Roman-era deforestation around Rotsee in Switzerland, approximately 2,000 years ago, increased the rate of organic carbon burial in lake sediments. De Jonge, Dubois, and colleagues measured this using a 12-meter sediment core spanning 13,000 years, with XRF, carbon/nitrogen isotopes, organic macromolecule analysis, and ancient DNA.

The increase in sedimentary carbon accumulation during the Roman deforestation exceeded the increase caused by the Holocene Thermal Maximum (9,800-8,800 years ago) — a natural climate event that warmed the region significantly.

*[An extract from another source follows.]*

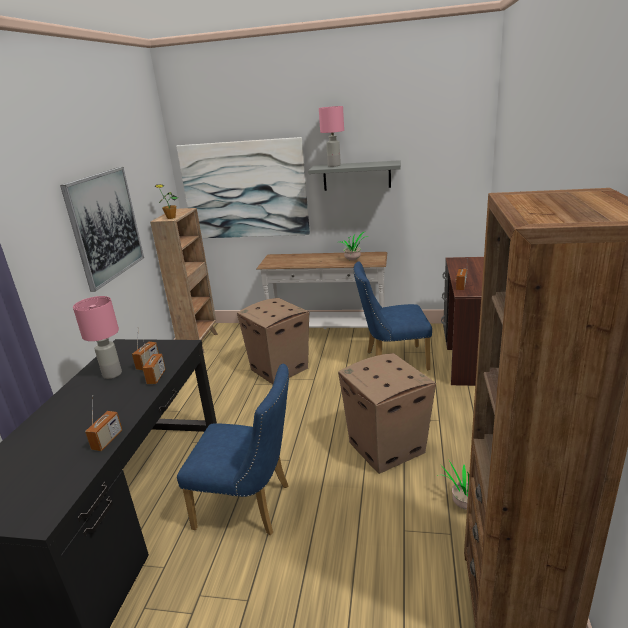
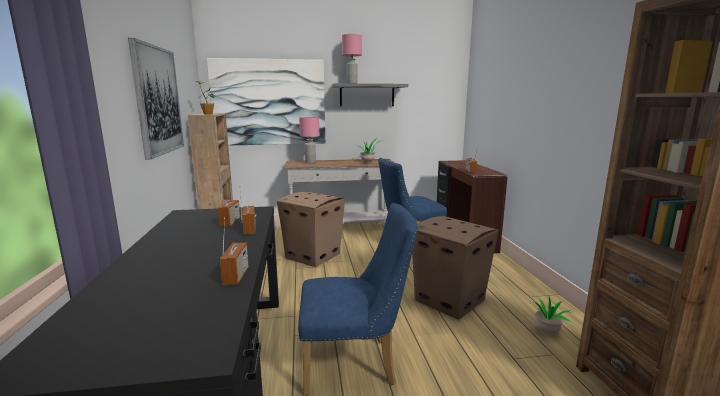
camera: 20 degrees left, 10 degrees down
(111, 374) = (192, 231): pink table lamp -> pink table lamp (310, 162)

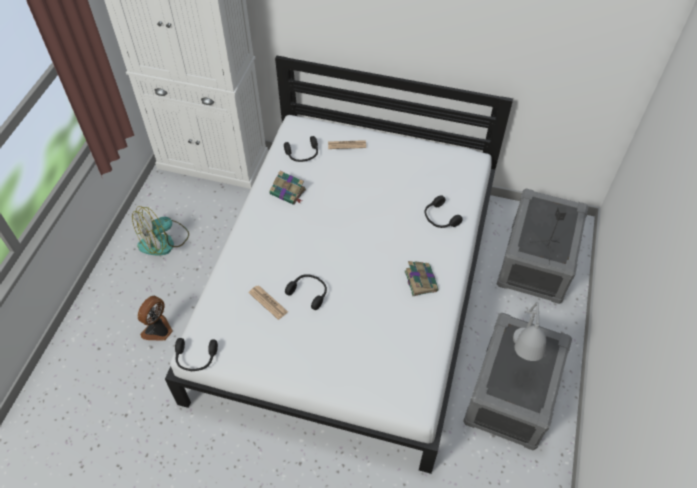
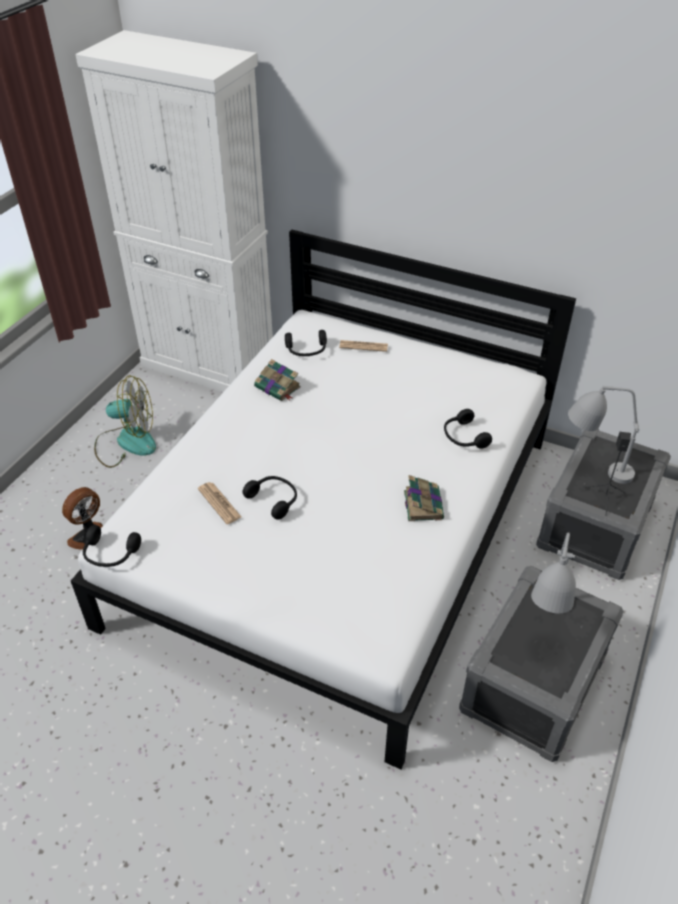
camera: 10 degrees right, 10 degrees down
(164, 241) = (126, 442): fan -> fan turned 150 degrees counterclockwise
(533, 226) = (591, 469): none -> grey table lamp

The mechanism: deforestation exposes soil, which washes nutrients into the lake. The nutrient pulse boosts aquatic productivity — algae, cyanobacteria, aquatic plants. The increased biological production rains organic matter to the lake floor, where anoxic conditions preserve it as sedimentary carbon.

The carbon didn’t disappear when the trees were cut. It relocated — from forest biomass (standing carbon) to lake sediment (buried carbon). The form changed, the location changed, but the carbon budget includes a transfer, not just a loss.

This doesn’t mean deforestation is good for carbon storage — the total terrestrial carbon pool still decreases. But it means the accounting is more complex than “trees removed, carbon released.” Some of the released nutrients feed aquatic systems that bury carbon efficiently.

The through-claim: when an ecosystem is disrupted, carbon doesn’t simply leave the system. It finds alternative sinks. The accounting that treats one pool (forest biomass) as the whole story misses the transfers to other pools (lake sediments) that partially compensate — not enough to offset the loss, but enough to change the arithmetic.